This post explains why this is happening and — if you’re building a recommendation engine yourself — how you can combat it.
Recommendation models are trained on past interests
Models trained and evaluated on what you already like. Consequently, the model will be rewarded to recommend similar items compared to your previous interaction preferences. The problem here is that a naive algorithm will get stuck by only recommending your past preferences and not exploring new content or your new potential preferences.
Most AI algorithms being used today use historic data to train and evaluate, a facial recognition system trains on millions of images while keeping random sets (validation & test) to measure their ability to generalize to unseen data. This also happens in recommendation systems, where the system is often trained on your past interactions, keeping some out of the training set to evaluate the model later on.
This method does not account for the evolution of user preferences over time as it randomly selects the sets. Recommendation systems will often add an extra test to sort chronologically and select only the latest interactions from each user as val/test sets, this way the systems are evaluated on the “latest” user preferences.
This makes sense right? The model will be better trained to suit your latest preferences. Well, problems rise when these feeds are used for long periods of time and the test set becomes the output of previously trained models, the latest user interactions are coming only from the personalized feed. This means the models will be testing themselves on their previous outputs, which were probably the only option in the user feed.
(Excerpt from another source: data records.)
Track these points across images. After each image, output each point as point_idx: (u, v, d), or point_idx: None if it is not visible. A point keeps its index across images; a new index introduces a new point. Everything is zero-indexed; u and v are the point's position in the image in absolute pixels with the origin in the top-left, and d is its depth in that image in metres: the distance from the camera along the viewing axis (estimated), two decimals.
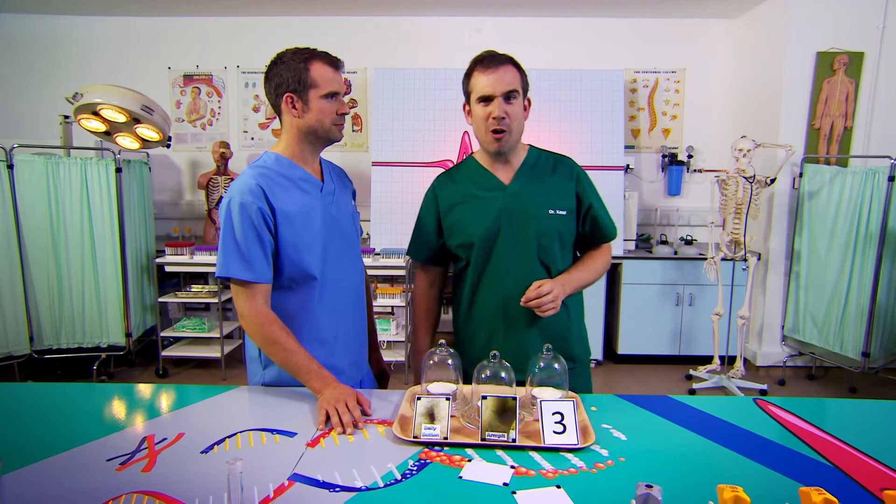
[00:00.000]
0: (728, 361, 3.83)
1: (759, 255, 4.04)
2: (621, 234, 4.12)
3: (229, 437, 1.16)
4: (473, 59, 1.49)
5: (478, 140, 1.54)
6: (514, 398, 1.16)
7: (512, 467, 1.05)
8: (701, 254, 4.00)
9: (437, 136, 4.17)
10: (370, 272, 4.00)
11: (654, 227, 4.57)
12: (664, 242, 4.29)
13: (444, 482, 1.00)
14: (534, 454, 1.10)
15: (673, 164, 4.51)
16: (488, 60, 1.44)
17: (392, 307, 4.08)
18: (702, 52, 4.48)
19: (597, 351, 4.13)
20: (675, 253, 4.10)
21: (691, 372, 3.85)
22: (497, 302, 1.53)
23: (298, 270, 1.39)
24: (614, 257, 4.08)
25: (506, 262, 1.52)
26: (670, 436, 1.19)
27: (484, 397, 1.16)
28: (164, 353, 3.90)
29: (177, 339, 4.07)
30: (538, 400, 1.19)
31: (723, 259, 3.63)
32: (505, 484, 0.99)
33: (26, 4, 4.25)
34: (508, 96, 1.43)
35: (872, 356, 3.50)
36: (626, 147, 4.55)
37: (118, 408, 1.35)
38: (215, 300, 3.86)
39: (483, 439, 1.13)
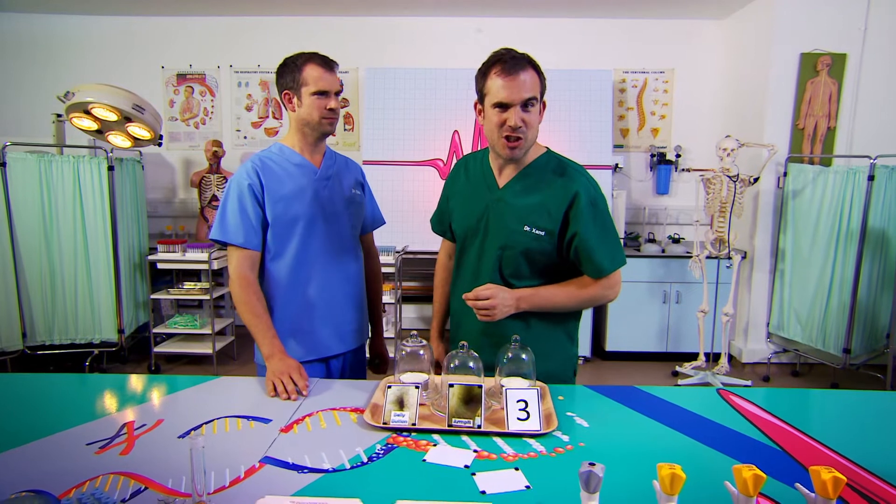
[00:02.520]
0: (713, 358, 3.88)
1: (745, 253, 4.09)
2: None
3: (206, 423, 1.20)
4: (491, 58, 1.37)
5: (489, 143, 1.45)
6: (480, 386, 1.21)
7: (475, 451, 1.10)
8: (688, 252, 4.05)
9: (427, 136, 4.22)
10: None
11: (643, 225, 4.62)
12: (652, 241, 4.34)
13: (408, 464, 1.05)
14: (497, 439, 1.15)
15: (661, 163, 4.57)
16: (509, 64, 1.33)
17: (384, 304, 4.12)
18: (690, 53, 4.53)
19: (585, 348, 4.18)
20: (663, 251, 4.15)
21: (677, 368, 3.90)
22: (461, 294, 1.56)
23: (280, 241, 1.59)
24: None
25: (474, 261, 1.54)
26: (631, 423, 1.24)
27: (451, 385, 1.21)
28: (157, 349, 3.93)
29: (169, 336, 4.11)
30: (504, 388, 1.24)
31: (708, 257, 3.68)
32: (466, 466, 1.04)
33: (21, 3, 4.29)
34: (526, 104, 1.34)
35: (854, 352, 3.55)
36: (616, 146, 4.61)
37: (101, 396, 1.39)
38: (207, 297, 3.90)
39: (450, 425, 1.18)
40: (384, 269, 3.99)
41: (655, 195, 4.67)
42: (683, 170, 4.58)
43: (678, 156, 4.58)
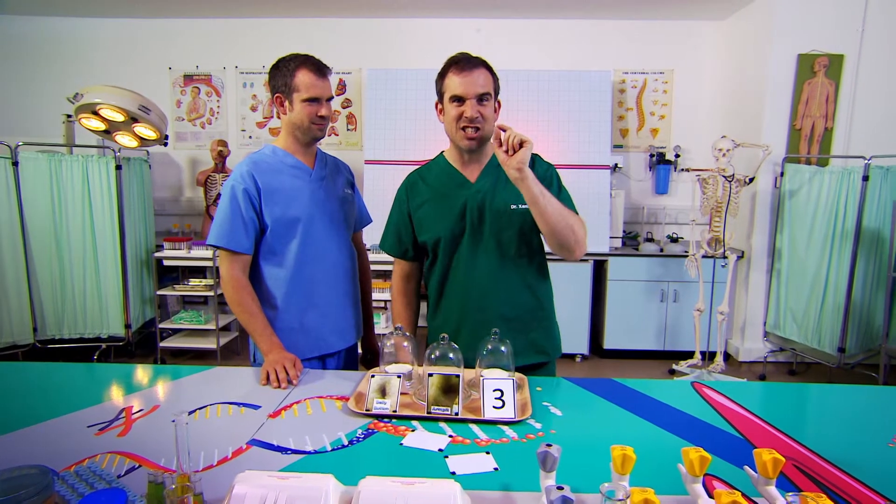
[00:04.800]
0: (710, 356, 3.92)
1: (743, 252, 4.13)
2: (607, 231, 4.21)
3: (200, 408, 1.28)
4: (448, 60, 1.53)
5: (450, 138, 1.58)
6: (458, 376, 1.27)
7: (450, 436, 1.16)
8: (686, 251, 4.09)
9: (427, 135, 4.28)
10: None
11: (642, 224, 4.67)
12: (650, 240, 4.38)
13: (386, 447, 1.11)
14: (474, 426, 1.21)
15: (661, 163, 4.60)
16: (463, 63, 1.49)
17: (385, 301, 4.20)
18: (689, 54, 4.56)
19: (583, 345, 4.23)
20: (661, 250, 4.19)
21: (674, 366, 3.95)
22: (462, 297, 1.61)
23: (281, 242, 1.62)
24: (600, 254, 4.20)
25: (469, 258, 1.59)
26: (603, 412, 1.30)
27: (430, 375, 1.28)
28: (163, 343, 4.04)
29: (175, 331, 4.21)
30: (482, 378, 1.30)
31: (704, 256, 3.72)
32: (440, 450, 1.10)
33: (32, 7, 4.40)
34: (481, 98, 1.48)
35: (848, 351, 3.58)
36: (615, 146, 4.65)
37: (104, 384, 1.47)
38: (212, 293, 3.99)
39: (428, 412, 1.24)
40: (384, 267, 4.06)
41: (654, 195, 4.70)
42: (682, 170, 4.61)
43: (677, 156, 4.61)
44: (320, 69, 1.58)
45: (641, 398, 1.38)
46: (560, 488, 0.77)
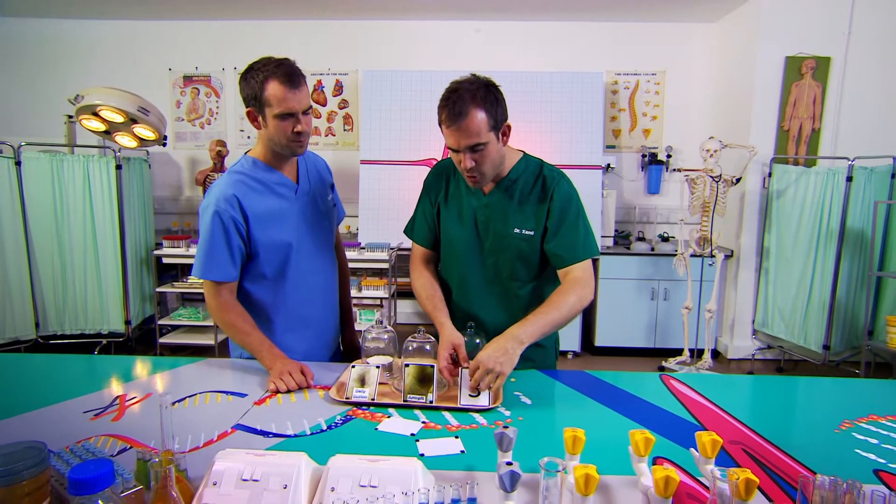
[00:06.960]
0: (699, 354, 3.99)
1: (732, 251, 4.19)
2: (599, 231, 4.28)
3: (190, 396, 1.36)
4: (441, 100, 1.38)
5: None
6: (432, 366, 1.35)
7: (423, 422, 1.23)
8: (676, 250, 4.15)
9: (422, 136, 4.35)
10: (356, 265, 4.22)
11: (634, 224, 4.73)
12: (642, 239, 4.45)
13: (362, 432, 1.19)
14: (446, 414, 1.29)
15: (652, 163, 4.67)
16: (451, 113, 1.34)
17: (380, 299, 4.28)
18: (681, 56, 4.63)
19: (574, 343, 4.30)
20: (652, 249, 4.26)
21: (663, 363, 4.02)
22: (456, 302, 1.62)
23: (272, 266, 1.56)
24: None
25: (461, 268, 1.61)
26: (569, 401, 1.38)
27: (406, 365, 1.35)
28: (162, 340, 4.12)
29: (174, 328, 4.30)
30: (460, 369, 1.38)
31: (692, 255, 3.79)
32: (412, 434, 1.18)
33: (34, 9, 4.48)
34: (474, 148, 1.38)
35: (833, 349, 3.65)
36: (608, 147, 4.72)
37: (101, 374, 1.55)
38: None
39: (405, 400, 1.32)
40: (379, 266, 4.14)
41: (646, 195, 4.77)
42: (674, 170, 4.68)
43: (669, 156, 4.68)
44: (292, 79, 1.40)
45: (609, 388, 1.46)
46: (510, 464, 0.84)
Left unchecked, models will converge to a bubble - recommending the same content while training metrics slowly increase. This phenomenon is called filter bubbles or echo chambers, users are constantly trapped in information bubbles.
A filter bubble is the intellectual isolation that can occur when websites make use of algorithms to selectively assume the information a user would want to see, and then give information to the user according to this assumption.
Websites make these assumptions based on the information related to the user, such as former click behavior, browsing history, search history, and location.
What can be done to avoid this from happening
There are several methods to avoid this from happening, or at least diminish its effects.
Actively promote new or low interacted items
- If the same items are always being recommended, can we break the chain by pushing new or random items to the top of the feed? Makes sense right?
- This is what is commonly done in the reordering step of a recommendation system. Where items that have not been highly ranked are given a second chance to make it to the top of the list. Several heuristics can be used here such as item age, recent popularity, or even randomness. All with the intent of keeping the results fresh and personalized.
- This isn’t a silver bullet but can still dramatically reduce the likelihood of users entering a bubble in their feed.
Serving multiple models together
- Combining different recommendation systems to populate the feed, this way the feed and results will come from several sources. Each system can be optimized toward different metrics, keeping the feed fresh. An example could be combining a system that looks at your browsing data with one that focuses on your demographics.
Focus on long-term impact instead of short-term rewards.
- Since these systems only look at whether you click or not their recommendations (short-term view) why don't we look to change to a long-term view? What is the service usage of users over multiple months?
- Measuring the activity of users over time and their responses to the system can help detect these filter bubbles, and incorporating these metrics in our model training will likely help.
In my experience, a combination of the three solutions is often the best —this is how it's done at Shaped. The first and second are relatively easy to do while the third is very tricky to measure as there is a lot of work in denoising user activity over long periods of time.